Worst of all is not deinterlacing interlaced material, as shown by the thumbnail (what’s really fun is to then scale this by less than 50% - the fields get really mushed).
Second-bad - and the focus the main article I was linking to, and illustrated by the main figure up top - is to separate fields, but ignore that the source actually had pulldown, which means it was indeed possible to reconstruct sharp, whole progressive frames.
To boil down my recommendations: If it has pulldown, remove the pulldown! If it’s interlaced, separate the fields, and if possible use something like FieldsKit to reconstruct the best image you can from the remaining information.

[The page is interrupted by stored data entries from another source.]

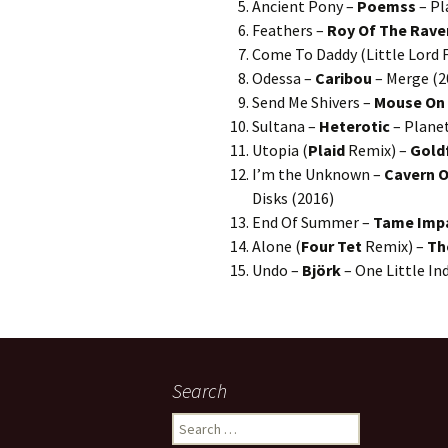
Ancient Pony –
Poemss
– Pl
Feathers –
Roy Of The Rave
Come To Daddy (Little Lord F
Odessa –
Caribou
– Merge (2
Send Me Shivers –
Mouse On
Sultana –
Heterotic
– Planet
Utopia (
Plaid
Remix) –
Gold
I’m the Unknown –
Cavern O
Disks (2016)
End Of Summer –
Tame Imp
Alone (
Four Tet
Remix) –
Th
Undo –
Björk
– One Little In
Search
Search
for:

Posted by Chris Meyer on 12/02 at 11:34 PM
Agreed.
Thanks for the clarification.
Posted by Charles Angus on 12/02 at 11:47 PM
I bought some video clips off iTunes from a VERY popular UK band and when I played them back they were unwatchable because no one de-interlaced it before going from 1080i > 720p on fast motion/strobe light video. I contacted iTunes and they told me that was how it looked on their file so that was “how it was supposed to look”!
frustrating! (But nice to know I know more than the people that work on some big name music projects…)
Posted by .(JavaScript must be enabled to view this email address) on 12/03 at 01:20 PM
Sometimes it’s HARD!
A couple years ago, it took me several days of tinkering to get the right tool, and the right settings to get my 1080i30 HDV down to 720p30 for a clean Vimeo feed. “Deinterlace” in one tool is not the same as another. And the _order_ of the actions is critical (don’t downsample to 720p from 1080i and THEN deinterlace!)
Now add CMOS jellocam on top of this!